Task instructions: What is needed is an exact retyping of each entry, pictures excluded.

(Detected change data)
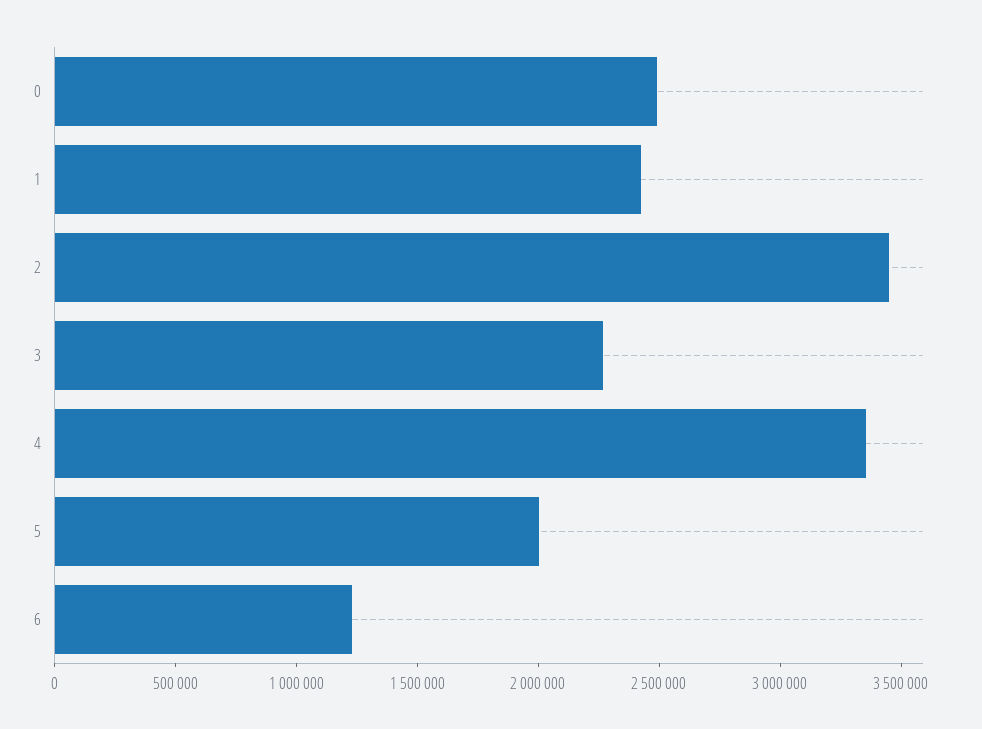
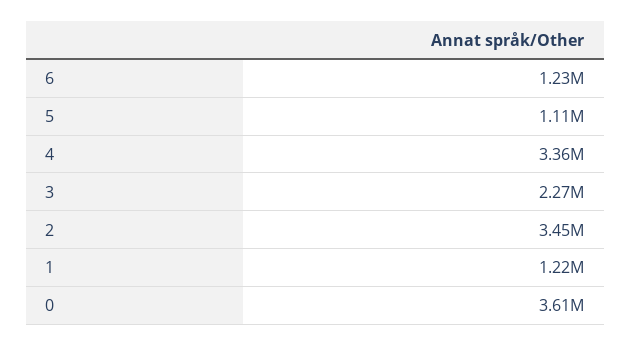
  {
-   "0": 2500000,
+   "0": 3610000,
-   "1": 2400000,
+   "1": 1220000,
    "2": 3450000,
    "3": 2270000,
    "4": 3360000,
-   "5": 2000000,
+   "5": 1110000,
    "6": 1230000
  }

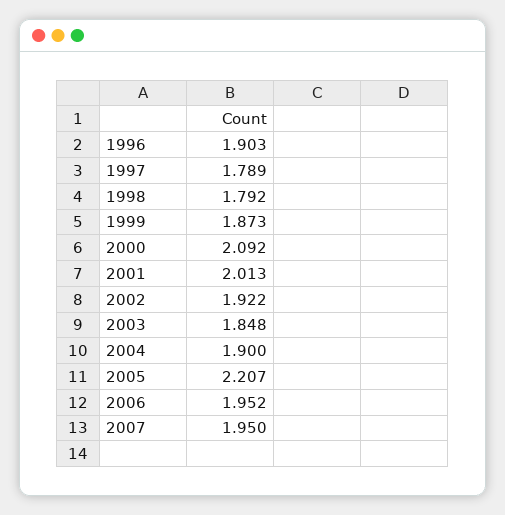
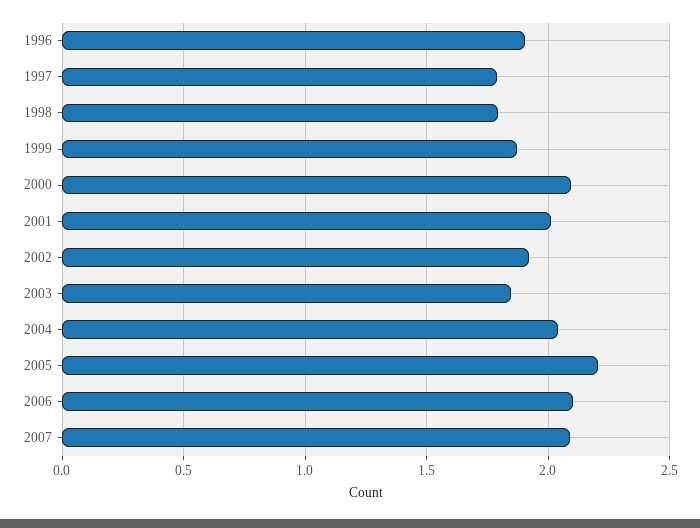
  {
    "1996": 1.903,
    "1997": 1.789,
    "1998": 1.792,
    "1999": 1.873,
    "2000": 2.092,
    "2001": 2.013,
    "2002": 1.922,
    "2003": 1.848,
-   "2004": 1.9,
+   "2004": 2.05,
    "2005": 2.207,
-   "2006": 1.952,
+   "2006": 2.1,
-   "2007": 1.95
+   "2007": 2.1
  }

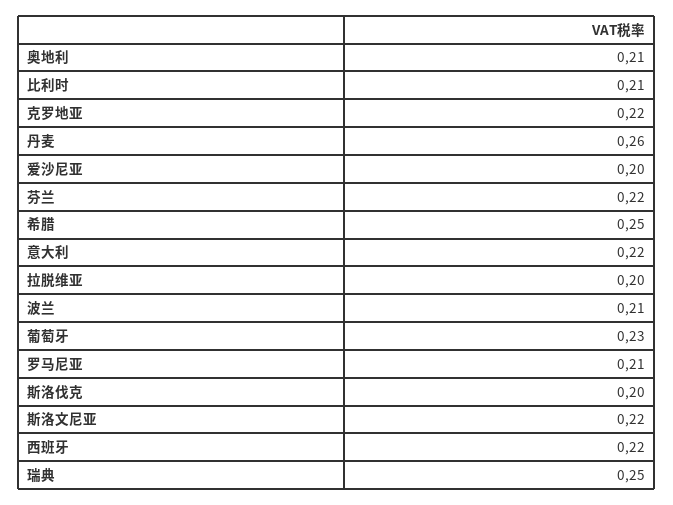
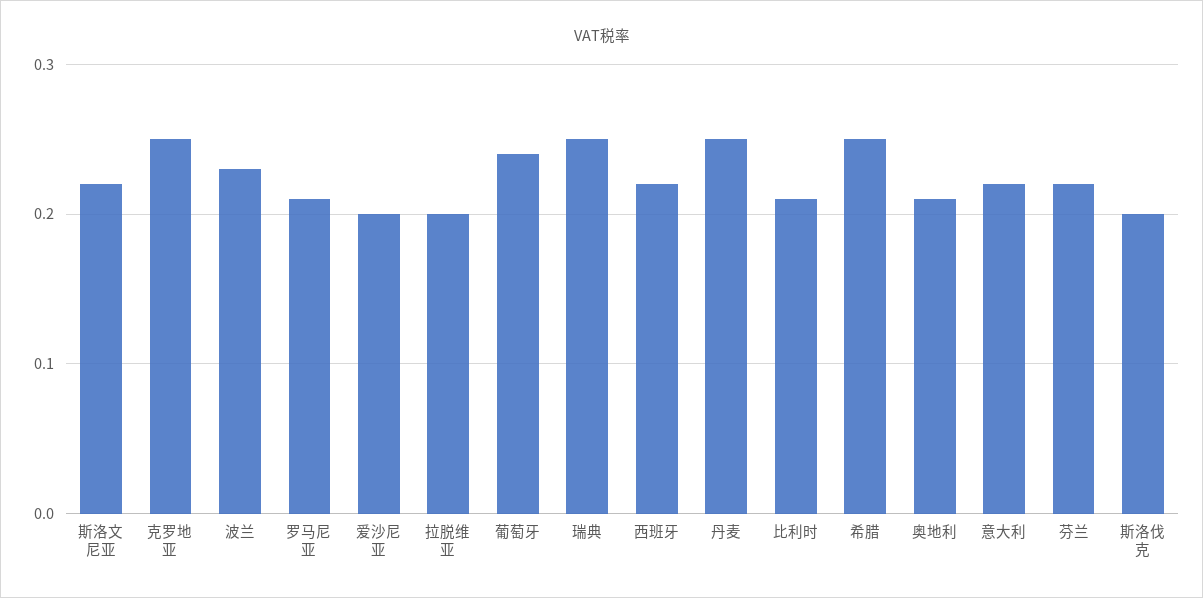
  {
    "奥地利": 0.21,
    "比利时": 0.21,
-   "克罗地亚": 0.22,
+   "克罗地亚": 0.25,
-   "丹麦": 0.26,
+   "丹麦": 0.25,
    "爱沙尼亚": 0.2,
    "芬兰": 0.22,
    "希腊": 0.25,
    "意大利": 0.22,
    "拉脱维亚": 0.2,
-   "波兰": 0.21,
+   "波兰": 0.23,
-   "葡萄牙": 0.23,
+   "葡萄牙": 0.24,
    "罗马尼亚": 0.21,
    "斯洛伐克": 0.2,
    "斯洛文尼亚": 0.22,
    "西班牙": 0.22,
    "瑞典": 0.25
  }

Exercise result:
  {
-   "0": 2500000,
+   "0": 3610000,
-   "1": 2400000,
+   "1": 1220000,
    "2": 3450000,
    "3": 2270000,
    "4": 3360000,
-   "5": 2000000,
+   "5": 1110000,
    "6": 1230000
  }

  {
    "1996": 1.903,
    "1997": 1.789,
    "1998": 1.792,
    "1999": 1.873,
    "2000": 2.092,
    "2001": 2.013,
    "2002": 1.922,
    "2003": 1.848,
-   "2004": 1.9,
+   "2004": 2.05,
    "2005": 2.207,
-   "2006": 1.952,
+   "2006": 2.1,
-   "2007": 1.95
+   "2007": 2.1
  }

  {
    "奥地利": 0.21,
    "比利时": 0.21,
-   "克罗地亚": 0.22,
+   "克罗地亚": 0.25,
-   "丹麦": 0.26,
+   "丹麦": 0.25,
    "爱沙尼亚": 0.2,
    "芬兰": 0.22,
    "希腊": 0.25,
    "意大利": 0.22,
    "拉脱维亚": 0.2,
-   "波兰": 0.21,
+   "波兰": 0.23,
-   "葡萄牙": 0.23,
+   "葡萄牙": 0.24,
    "罗马尼亚": 0.21,
    "斯洛伐克": 0.2,
    "斯洛文尼亚": 0.22,
    "西班牙": 0.22,
    "瑞典": 0.25
  }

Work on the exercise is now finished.